- **WORK REQUIRED**
Could you restate exactly the lines that begin at the line with "378 245 657.0" and end at the final line of the data?

(Dataset entries)
════════════════

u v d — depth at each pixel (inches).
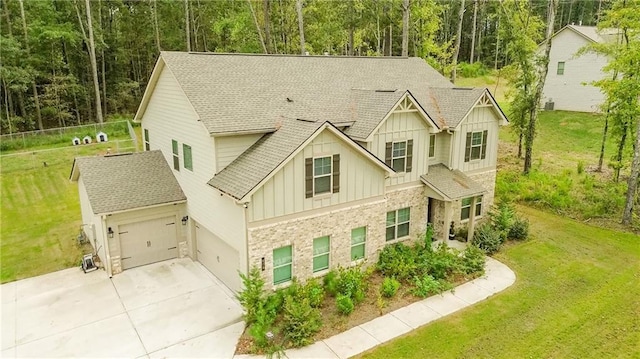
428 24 1352.1
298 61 790.5
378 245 657.0
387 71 874.8
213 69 676.7
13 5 1509.6
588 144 1283.2
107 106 1836.9
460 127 744.3
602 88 935.7
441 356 453.1
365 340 478.9
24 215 863.1
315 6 1529.3
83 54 1697.8
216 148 571.8
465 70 2271.2
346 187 596.7
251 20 1424.7
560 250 720.3
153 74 701.9
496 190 983.0
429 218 777.6
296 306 491.8
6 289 600.7
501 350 463.2
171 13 1883.6
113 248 643.5
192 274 650.8
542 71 1059.9
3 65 1381.6
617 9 936.3
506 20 1114.1
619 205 879.1
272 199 530.3
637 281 613.3
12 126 1489.9
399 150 682.2
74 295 585.3
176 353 462.3
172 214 694.5
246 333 496.4
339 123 649.6
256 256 532.4
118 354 461.1
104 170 693.9
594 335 490.0
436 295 574.9
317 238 587.2
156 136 780.6
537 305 552.1
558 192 940.0
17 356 458.6
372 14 1494.8
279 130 600.1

════════════════

- **WORKED SOLUTION**
378 245 657.0
387 71 874.8
213 69 676.7
13 5 1509.6
588 144 1283.2
107 106 1836.9
460 127 744.3
602 88 935.7
441 356 453.1
365 340 478.9
24 215 863.1
315 6 1529.3
83 54 1697.8
216 148 571.8
465 70 2271.2
346 187 596.7
251 20 1424.7
560 250 720.3
153 74 701.9
496 190 983.0
429 218 777.6
296 306 491.8
6 289 600.7
501 350 463.2
171 13 1883.6
113 248 643.5
192 274 650.8
542 71 1059.9
3 65 1381.6
617 9 936.3
506 20 1114.1
619 205 879.1
272 199 530.3
637 281 613.3
12 126 1489.9
399 150 682.2
74 295 585.3
176 353 462.3
172 214 694.5
246 333 496.4
339 123 649.6
256 256 532.4
118 354 461.1
104 170 693.9
594 335 490.0
436 295 574.9
317 238 587.2
156 136 780.6
537 305 552.1
558 192 940.0
17 356 458.6
372 14 1494.8
279 130 600.1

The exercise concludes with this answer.